The Federal Court of Appeals for the District of Columbia will hear a case on May 14 that goes beyond the scope of the relationship between the U.S. administration and several major law firms. At issue are a series of Executive Orders adopted in 2025, restricting access to public markets, federal buildings, and security clearances for firms representing political opponents of the president. Among the directly targeted firms are Perkins Coie, Jenner & Block, Susman Godfrey, and WilmerHale, which have chosen to challenge these measures in court, while nine other firms preferred to reach agreements with the administration to mitigate the effects.

These measures, initially invalidated, have sparked an unprecedented mobilization in the legal world. The College of Commercial Arbitrators (CCA) submitted an amicus curiae brief emphasizing that commercial arbitration relies on the independence of judges, lawyers, and arbitrators. The document, prepared by Daniel Schimmel, Counsel for Amicus Curiae and associated with Foley Hoag in New York, highlights that an arbitration seat is only credible if legal professionals can work without political pressure and if courts remain free to confirm or enforce judgments, even when they displease the executive branch.

The CCA also sheds light on historical precedents: from Nazi Germany to the USSR, and the Francoist Spain, authoritarian regimes have consistently sought to control arbitration and weaken the legal profession, considered an essential check on power. According to the brief, these examples show that violations of the defense’s independence often signal an early deterioration of the rule of law.

In Europe, on April 1, a coalition of over twenty European bar associations, led by the Paris Bar, the Deutscher Anwaltverein, and the Warsaw Bar, filed an amicus curiae brief before the Court of Appeals. Signatories include the Law Society of England and Wales, the CCBE, and several national orders representing over a million lawyers in total. Their position is unequivocal: sanctioning firms based on their clients or cases constitutes a direct attack on the independence of the profession.
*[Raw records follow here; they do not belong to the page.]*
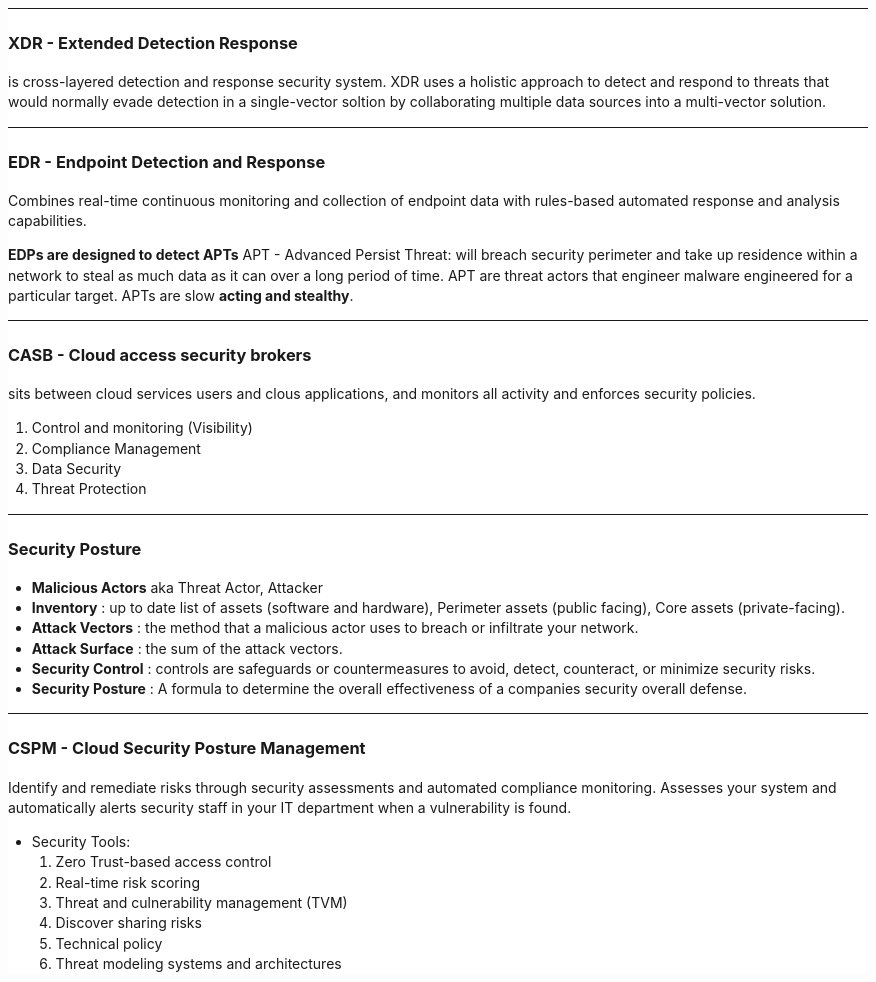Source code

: * * *

### XDR - Extended Detection Response

is cross-layered detection and response security system. XDR uses a holistic approach to detect and respond to threats that would normally evade detection in a single-vector soltion by collaborating multiple data sources into a multi-vector solution.

* * *

### EDR - Endpoint Detection and Response

Combines real-time continuous monitoring and collection of endpoint data with rules-based automated response and analysis capabilities.

**EDPs are designed to detect APTs**
APT - Advanced Persist Threat: will breach security perimeter and take up residence within a network to steal as much data as it can over a long period of time. APT are threat actors that engineer malware engineered for a particular target. APTs are slow **acting and stealthy**.

* * *

### CASB - Cloud access security brokers

sits between cloud services users and clous applications, and monitors all activity and enforces security policies.

1.  Control and monitoring (Visibility)
2.  Compliance Management
3.  Data Security
4.  Threat Protection

* * *

### Security Posture

- **Malicious Actors** aka Threat Actor, Attacker
- **Inventory** : up to date list of assets (software and hardware), Perimeter assets (public facing), Core assets (private-facing).
- **Attack Vectors** : the method that a malicious actor uses to breach or infiltrate your network.
- **Attack Surface** : the sum of the attack vectors.
- **Security Control** : controls are safeguards or countermeasures to avoid, detect, counteract, or minimize security risks.
- **Security Posture** : A formula to determine the overall effectiveness of a companies security overall defense.

* * *

### CSPM - Cloud Security Posture Management

Identify and remediate risks through security assessments and automated compliance monitoring.
Assesses your system and automatically alerts security staff in your IT department when a vulnerability is found.

- Security Tools:
    1.  Zero Trust-based access control
    2.  Real-time risk scoring
    3.  Threat and culnerability management (TVM)
    4.  Discover sharing risks
    5.  Technical policy
    6.  Threat modeling systems and architectures
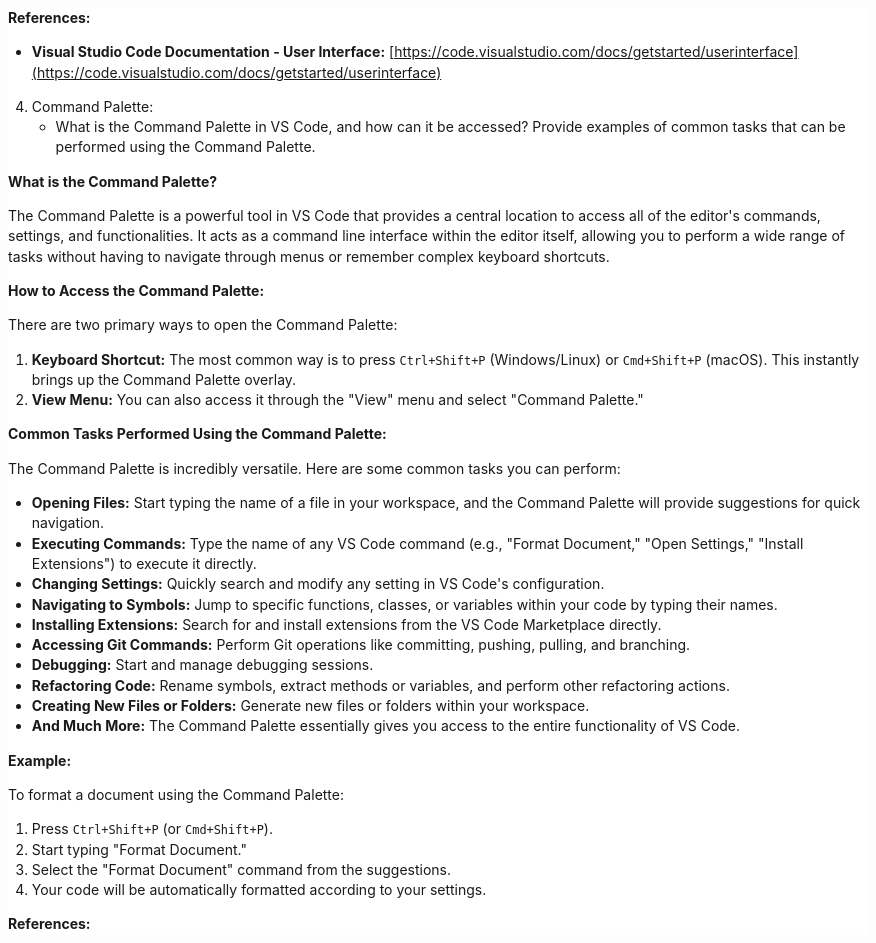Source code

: **References:**

* **Visual Studio Code Documentation - User Interface:** [https://code.visualstudio.com/docs/getstarted/userinterface](https://code.visualstudio.com/docs/getstarted/userinterface)


4. Command Palette:
   - What is the Command Palette in VS Code, and how can it be accessed? Provide examples of common tasks that can be performed using the Command Palette.

**What is the Command Palette?**

The Command Palette is a powerful tool in VS Code that provides a central location to access all of the editor's commands, settings, and functionalities. It acts as a command line interface within the editor itself, allowing you to perform a wide range of tasks without having to navigate through menus or remember complex keyboard shortcuts.

**How to Access the Command Palette:**

There are two primary ways to open the Command Palette:

1. **Keyboard Shortcut:** The most common way is to press `Ctrl+Shift+P` (Windows/Linux) or `Cmd+Shift+P` (macOS). This instantly brings up the Command Palette overlay.
2. **View Menu:** You can also access it through the "View" menu and select "Command Palette."

**Common Tasks Performed Using the Command Palette:**

The Command Palette is incredibly versatile. Here are some common tasks you can perform:

* **Opening Files:** Start typing the name of a file in your workspace, and the Command Palette will provide suggestions for quick navigation.
* **Executing Commands:** Type the name of any VS Code command (e.g., "Format Document," "Open Settings," "Install Extensions") to execute it directly.
* **Changing Settings:** Quickly search and modify any setting in VS Code's configuration.
* **Navigating to Symbols:** Jump to specific functions, classes, or variables within your code by typing their names.
* **Installing Extensions:** Search for and install extensions from the VS Code Marketplace directly.
* **Accessing Git Commands:** Perform Git operations like committing, pushing, pulling, and branching.
* **Debugging:** Start and manage debugging sessions.
* **Refactoring Code:** Rename symbols, extract methods or variables, and perform other refactoring actions.
* **Creating New Files or Folders:** Generate new files or folders within your workspace.
* **And Much More:** The Command Palette essentially gives you access to the entire functionality of VS Code.

**Example:**

To format a document using the Command Palette:

1. Press `Ctrl+Shift+P` (or `Cmd+Shift+P`).
2. Start typing "Format Document."
3. Select the "Format Document" command from the suggestions.
4. Your code will be automatically formatted according to your settings.

**References:**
In a statement released on April 8, the Paris Bar emphasizes that the defense’s independence is “an intangible pillar of the rule of law” and highlights the “systemic risks” of any institutional retaliatory logic against lawyers. The European brief underscores that recent history – in Europe and elsewhere – shows that attacks on the profession often accompany a broader weakening of democratic checks and balances.

Beyond the American case, this transatlantic mobilization reveals a common concern: protecting the lawyer to protect justice. The Court of Appeals’ decision will weigh far beyond the constitutional debate alone, as it touches on the fundamental principles of democratic functioning and trust in institutions.